None of that should be buried under a generic opening statement. All of it is more interesting than your emotional relationship with your career.
I’ve seen CVs from senior engineers where the opening paragraph was three lines of passion and dedication, followed by a list of technologies and then job titles with no descriptions at all. The candidate clearly had good experience. They just had no idea how to communicate it. That’s a different problem but it often comes from the same place: defaulting to language that sounds professional rather than language that is actually informative.
What to Write Instead
The fix is simple even if it requires more thought.
Replace the vague with the specific. Replace claims with evidence. Replace descriptions of how you feel about the work with descriptions of what you actually did.
Instead of: “Passionate software engineer with 5 years of experience” Try: “Backend engineer specialising in Laravel and API security, with experience building systems handling over 1 million requests per day”
Instead of: “Hardworking team player who communicates well” Try: “Led a team of 4 developers across two product releases, managing coordination between engineering and external stakeholders”
Instead of: “Fast learner comfortable picking up new technologies” Try: “Migrated a legacy PHP 5 codebase to Laravel 10 within 3 months with zero downtime during transition”
The second versions are longer in some cases. That’s fine. Every word is doing work. Compare that to a sentence like “driven by a passion for technology and innovation” where not a single word tells me anything about your skills, your experience or whether you can do this job.
A Note for Freshers
I know the instinct to lead with soft language is strongest when you’re starting out. You don’t have a portfolio of production systems. Your experience is limited to education, personal projects and maybe an internship or two.
But even at that stage, specific beats vague.
Talk about the project you built during your degree and what actual problem it solved. Mention the GitHub repository you contributed to and what the contribution was. Describe the personal project you worked on and what you would change now compared to when you built it. Even a small amount of specific, honest detail about what you’ve built and what you’ve learned is more valuable than any amount of passion language.
Freshers who write “built a task management web app using Laravel and Vue, integrated with Google Calendar API, currently 120 active users” are already ahead of every other fresher who wrote “enthusiastic developer passionate about creating great user experiences.”
The One Thing Worth Keeping
None of this means your CV should be cold or mechanical. Voice matters. The way you describe your experience says something about how you think and communicate, which is relevant when someone is deciding whether to bring you in.
But voice comes through in the specifics, not in the adjectives. A developer who writes “spent three months fighting a memory leak in our queue worker before realising we were instantiating a new database connection per job” has already shown me something about how they think, how they communicate and whether they’re someone I’d want to talk to. That’s personality expressed through real experience.

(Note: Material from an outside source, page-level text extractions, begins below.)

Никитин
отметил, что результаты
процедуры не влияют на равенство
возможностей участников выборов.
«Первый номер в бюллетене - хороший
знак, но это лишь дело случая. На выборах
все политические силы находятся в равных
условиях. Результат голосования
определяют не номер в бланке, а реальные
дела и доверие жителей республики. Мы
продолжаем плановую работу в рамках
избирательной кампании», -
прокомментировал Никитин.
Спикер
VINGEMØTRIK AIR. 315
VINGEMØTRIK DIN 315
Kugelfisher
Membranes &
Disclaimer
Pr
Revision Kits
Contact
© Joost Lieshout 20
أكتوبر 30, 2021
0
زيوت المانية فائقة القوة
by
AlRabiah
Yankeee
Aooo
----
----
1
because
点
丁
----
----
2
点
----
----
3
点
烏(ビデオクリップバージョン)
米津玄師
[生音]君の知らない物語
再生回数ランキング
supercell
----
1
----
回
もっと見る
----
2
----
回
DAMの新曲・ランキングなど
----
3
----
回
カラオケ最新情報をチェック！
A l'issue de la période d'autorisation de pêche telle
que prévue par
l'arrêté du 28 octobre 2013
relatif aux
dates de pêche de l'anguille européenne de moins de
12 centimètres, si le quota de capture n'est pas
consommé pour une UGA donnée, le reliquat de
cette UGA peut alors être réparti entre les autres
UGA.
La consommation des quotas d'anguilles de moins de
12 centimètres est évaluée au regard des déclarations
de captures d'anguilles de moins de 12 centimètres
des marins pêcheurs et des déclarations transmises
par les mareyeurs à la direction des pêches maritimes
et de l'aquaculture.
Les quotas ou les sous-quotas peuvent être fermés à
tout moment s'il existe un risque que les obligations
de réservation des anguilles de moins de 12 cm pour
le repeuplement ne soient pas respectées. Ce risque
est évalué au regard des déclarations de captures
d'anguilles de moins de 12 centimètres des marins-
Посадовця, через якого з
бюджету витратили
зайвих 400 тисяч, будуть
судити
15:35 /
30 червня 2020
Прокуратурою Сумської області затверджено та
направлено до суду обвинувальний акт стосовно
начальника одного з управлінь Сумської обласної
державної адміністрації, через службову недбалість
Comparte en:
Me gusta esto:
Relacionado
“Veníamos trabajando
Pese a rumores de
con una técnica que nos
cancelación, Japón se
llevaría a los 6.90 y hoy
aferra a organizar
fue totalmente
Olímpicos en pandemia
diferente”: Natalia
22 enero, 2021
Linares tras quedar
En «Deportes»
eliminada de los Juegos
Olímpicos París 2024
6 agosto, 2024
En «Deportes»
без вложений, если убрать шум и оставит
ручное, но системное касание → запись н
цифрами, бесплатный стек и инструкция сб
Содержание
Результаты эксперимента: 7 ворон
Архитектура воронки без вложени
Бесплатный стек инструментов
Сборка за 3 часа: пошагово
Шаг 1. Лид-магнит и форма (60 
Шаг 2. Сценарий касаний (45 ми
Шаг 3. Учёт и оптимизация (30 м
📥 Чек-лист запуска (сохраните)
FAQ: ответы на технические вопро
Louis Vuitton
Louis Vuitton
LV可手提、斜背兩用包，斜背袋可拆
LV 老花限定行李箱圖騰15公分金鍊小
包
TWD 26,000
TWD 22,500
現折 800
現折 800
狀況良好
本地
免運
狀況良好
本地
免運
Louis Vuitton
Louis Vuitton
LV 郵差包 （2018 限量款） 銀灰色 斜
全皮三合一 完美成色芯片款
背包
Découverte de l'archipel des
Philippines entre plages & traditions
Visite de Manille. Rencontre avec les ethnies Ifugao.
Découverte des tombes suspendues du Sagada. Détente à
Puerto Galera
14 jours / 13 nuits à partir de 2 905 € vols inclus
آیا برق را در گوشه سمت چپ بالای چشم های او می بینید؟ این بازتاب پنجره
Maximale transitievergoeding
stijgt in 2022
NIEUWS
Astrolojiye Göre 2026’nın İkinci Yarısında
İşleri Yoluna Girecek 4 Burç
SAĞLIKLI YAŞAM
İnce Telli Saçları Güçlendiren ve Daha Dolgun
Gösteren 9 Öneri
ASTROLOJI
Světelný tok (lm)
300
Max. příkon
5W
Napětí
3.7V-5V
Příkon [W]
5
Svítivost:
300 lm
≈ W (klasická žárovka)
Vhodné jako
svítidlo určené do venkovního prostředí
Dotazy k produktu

“Passionate about solving complex technical challenges” says the same thing in the most forgettable possible way.
Your resume is a door. The job of a door is not to be impressive on its own. It’s to get you to the other side. Every word on that page should be earning its place by making the case that you can do the job.
Passion is assumed. What you’ve actually done is what gets you through.
One more thing: while you’re at it, remove “references available upon request.” It’s 2026. Everyone already knows.